Dr. J. Lawrence Cogan of the Cook County medical examiner’s office found Goldufsky had injuries to his larynx and a fractured bone in his throat, as well as injuries to his head, chest and extremities and a separated cervical disc. “The cause of death is strangulation,” he wrote in ruling the death a homicide.
A week later, on March 6, 2008, Cunningham’s lawyer had another pathologist, Dr. Shaku Teas, do a second autopsy on Goldufsky. Teas concluded Goldufsky “died as a result of spinal cord injuries sustained as a result of a fall down the stairs.”
Four days after that autopsy, Joseph Cunningham transferred ownership of the house where Goldufsky lived to his brother William Cunningham.
On July 16, 2008, crime lab results found that Goldufsky’s fingernail clippings contained DNA that most likely came from Cunningham, according to the police.

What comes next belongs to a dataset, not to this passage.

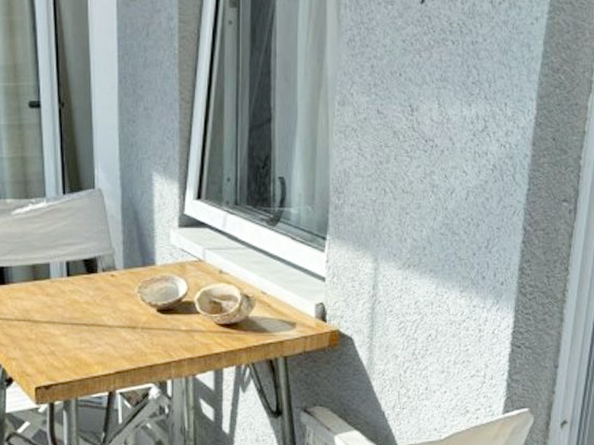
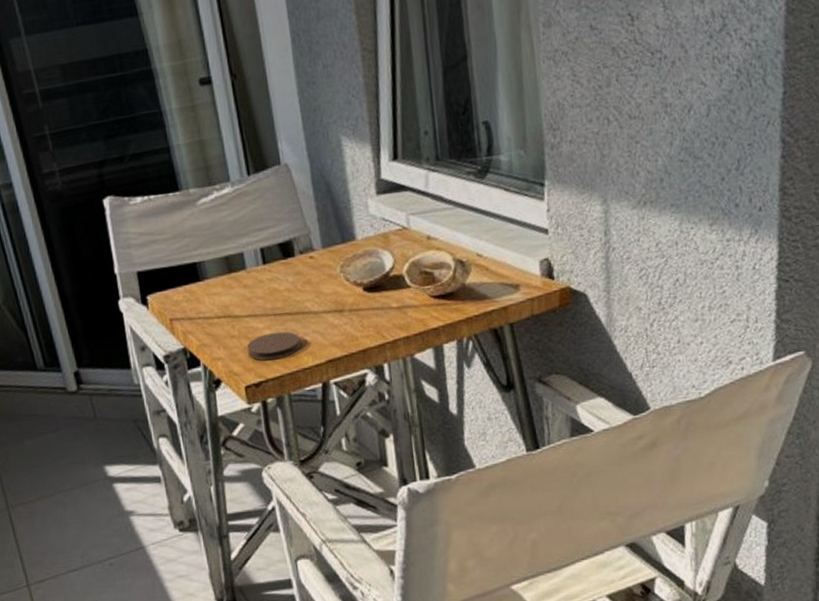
coaster: none [41,340,93,366] -> present [246,331,301,361]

Cunningham was arrested on July 24, 2008, but released when Assistant Cook County State’s Attorney Robert Heilingoetter wouldn’t approve charges before Cunningham’s pathologist finished her report. Detectives got it on Dec. 19, 2008, and rearrested Cunningham on Dec. 29, 2008. He was released the next day when Heilingoetter wouldn’t approve charges, putting off a final decision.
Five months later, on May 7, 2009, Heilingoetter told detectives he wouldn’t charge Cunningham because he couldn’t determine Goldufsky’s cause of death and because Cunningham never confessed.
The state’s attorney’s office wouldn’t commen.
On Jan. 11, 2010, the police CCXed the case, concluding Cunningham killed Goldufsky based on the scratches on Cunningham’s face, the DNA and the neighbor’s statement about the commotion. The detectives’ report says they “found the statements given by Cunningham and Dillon to be untruthful” about Goldufsky falling down the stairs.
“It makes me so angry,” says Goldufsky’s mother, Sharon Kvistad. “My son wasn’t the most perfect human being, but he didn’t deserve what was done to him — and he didn’t deserve to have it covered up this way.”